The Servo expansion board allows it would seem up to 16 PWM outputs – and again all controllable via the web interface – a lot of work has gone into this.

Relay expansion – 2 relays – again controllable from the web interface – the only thing is  the relays are tiny and as I understand it NOT suitable for 240v mains  – so of limited use I guess.

You don’t actually need my chosen SCP connection as you can do everything via the web interface – there is an editor – a setup button, status and more – all VERY well put together.

And so for someone starting off – this is nice – within minutes you are up and running.  The price of all of this of course is another matter. All of these modules total up to quite a bit – see pricing here

If you want to control some lights – this is NOT the way to do it – but if you want to learn and are perhaps just starting out – the quality of the web pages and of the interface is FAR better than some of the stuff I’ve reviewed in recent months. Everything I checked just worked.

I did notice that they even do t-shirts in the store – and a quad-coptor.  I’m still busy puzzling over what on earth the latter has to do with anything.

Following an example – I pulled up the terminal, logged in and typed:

expled 0xf21133

Well, the nice blue LED on the expansion board turned pink! Success!

So… having concluded that the serial port is not needed as you can do everything via the web, my next job will be to find out if you can access said serial port – I could see a Nextion display being attached to this.

There are vague references to using multiple languages including node.js – could this mean that it will run Node-Red?  Sadly it might be me but apart from the examples I could not actually find “documentation” so for now that will have to remain on my wish list unless someone can tell me I missed a huge pile of documentation somewhere.

Here’s an article describing installing node.js but it’s a little old….

Definitely a good start and an interesting idea. Something for the holidays perhaps.


8 thoughts on “The Onion Omega

  1. Nice article. One correction though, the daughter boards are stackable. The OLED expansion is an exception since you would almost always want to place your display on the top of any other expansions. For the relay board, you can have up to 8 of them stacked up ( 16 controllable relays ). You can program the address of each via the 3 toggle switches on the relay board.

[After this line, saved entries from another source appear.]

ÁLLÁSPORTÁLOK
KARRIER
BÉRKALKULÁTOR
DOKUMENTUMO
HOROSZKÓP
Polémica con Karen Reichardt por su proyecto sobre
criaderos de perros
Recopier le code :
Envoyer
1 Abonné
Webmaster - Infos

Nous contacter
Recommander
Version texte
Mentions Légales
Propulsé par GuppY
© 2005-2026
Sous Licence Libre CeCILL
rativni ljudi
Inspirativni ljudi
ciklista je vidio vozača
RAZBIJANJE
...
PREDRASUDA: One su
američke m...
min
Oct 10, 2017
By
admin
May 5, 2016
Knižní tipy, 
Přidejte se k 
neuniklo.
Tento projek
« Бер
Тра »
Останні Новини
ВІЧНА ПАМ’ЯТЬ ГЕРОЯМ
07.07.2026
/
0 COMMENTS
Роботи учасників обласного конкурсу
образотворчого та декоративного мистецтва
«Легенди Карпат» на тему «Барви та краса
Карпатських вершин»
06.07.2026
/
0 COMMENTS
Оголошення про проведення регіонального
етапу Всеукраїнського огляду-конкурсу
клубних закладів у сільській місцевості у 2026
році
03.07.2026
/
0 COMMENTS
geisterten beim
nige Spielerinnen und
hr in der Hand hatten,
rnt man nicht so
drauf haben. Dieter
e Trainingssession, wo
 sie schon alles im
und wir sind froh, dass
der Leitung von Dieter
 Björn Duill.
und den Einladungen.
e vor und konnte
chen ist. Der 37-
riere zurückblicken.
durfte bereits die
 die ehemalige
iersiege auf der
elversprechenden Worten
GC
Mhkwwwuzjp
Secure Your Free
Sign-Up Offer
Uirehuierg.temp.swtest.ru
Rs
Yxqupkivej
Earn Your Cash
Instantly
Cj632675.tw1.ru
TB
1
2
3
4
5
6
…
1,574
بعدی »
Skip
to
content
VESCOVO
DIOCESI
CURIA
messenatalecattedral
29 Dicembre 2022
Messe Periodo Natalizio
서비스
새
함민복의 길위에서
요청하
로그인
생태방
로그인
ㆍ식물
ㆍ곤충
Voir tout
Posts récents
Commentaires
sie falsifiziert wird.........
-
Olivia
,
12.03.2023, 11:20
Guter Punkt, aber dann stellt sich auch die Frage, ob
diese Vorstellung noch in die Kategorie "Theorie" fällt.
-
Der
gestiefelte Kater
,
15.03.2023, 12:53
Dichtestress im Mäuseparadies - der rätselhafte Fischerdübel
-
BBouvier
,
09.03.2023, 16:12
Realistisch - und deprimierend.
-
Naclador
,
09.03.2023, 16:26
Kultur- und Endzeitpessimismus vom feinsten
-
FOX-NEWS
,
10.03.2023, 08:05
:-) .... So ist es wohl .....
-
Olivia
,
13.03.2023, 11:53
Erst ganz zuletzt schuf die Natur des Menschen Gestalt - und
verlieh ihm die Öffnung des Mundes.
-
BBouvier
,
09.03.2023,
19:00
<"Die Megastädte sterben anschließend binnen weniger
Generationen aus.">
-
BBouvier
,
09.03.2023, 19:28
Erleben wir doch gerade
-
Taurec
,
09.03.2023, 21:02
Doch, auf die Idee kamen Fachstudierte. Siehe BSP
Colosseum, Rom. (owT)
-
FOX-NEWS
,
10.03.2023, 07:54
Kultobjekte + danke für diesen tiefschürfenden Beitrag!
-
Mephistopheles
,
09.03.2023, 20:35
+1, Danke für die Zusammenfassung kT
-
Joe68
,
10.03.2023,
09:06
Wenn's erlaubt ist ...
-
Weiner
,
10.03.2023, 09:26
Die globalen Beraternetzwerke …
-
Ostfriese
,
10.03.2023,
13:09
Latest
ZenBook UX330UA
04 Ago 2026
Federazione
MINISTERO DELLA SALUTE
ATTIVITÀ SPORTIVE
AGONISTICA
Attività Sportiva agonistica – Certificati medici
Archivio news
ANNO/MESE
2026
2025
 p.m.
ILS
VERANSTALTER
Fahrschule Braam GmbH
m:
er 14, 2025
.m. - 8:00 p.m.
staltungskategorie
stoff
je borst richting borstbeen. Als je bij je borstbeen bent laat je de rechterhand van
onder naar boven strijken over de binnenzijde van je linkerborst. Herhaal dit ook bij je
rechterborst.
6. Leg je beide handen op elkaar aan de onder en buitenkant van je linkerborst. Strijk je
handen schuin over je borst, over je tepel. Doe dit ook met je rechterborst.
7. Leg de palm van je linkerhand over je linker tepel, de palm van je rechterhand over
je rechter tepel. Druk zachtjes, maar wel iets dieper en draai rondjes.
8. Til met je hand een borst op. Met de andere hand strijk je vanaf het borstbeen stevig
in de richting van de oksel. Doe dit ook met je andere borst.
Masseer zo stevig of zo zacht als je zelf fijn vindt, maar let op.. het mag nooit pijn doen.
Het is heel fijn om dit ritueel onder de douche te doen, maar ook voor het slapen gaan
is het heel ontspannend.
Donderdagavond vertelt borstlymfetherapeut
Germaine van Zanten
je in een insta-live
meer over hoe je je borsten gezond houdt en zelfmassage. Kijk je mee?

    1. You are of course correct Zheng – that’s what I get for rushing. You can indeed stack all the units except the OLED – blog updated and corrected. Gets better by the minute.

  2. I’ve thinked a little what is the place of such device in your iot world. Nextion!
    IMHO very good idea.
    I think you have to look at this device:
    Same RAM/ROM, same OS, with/without antenna, without case, with/without POE etc.
    About 2 years in production.

    1. GL-AR150 router – problem for me is – all supplies are from America and I have NO END of problems with customs etc on products coming from the states…

        1. No – China normally stuff comes straight through – America – I get the usual duty and VAT – and then the post office sticks an £8 “handling charge” – the latter is just criminal.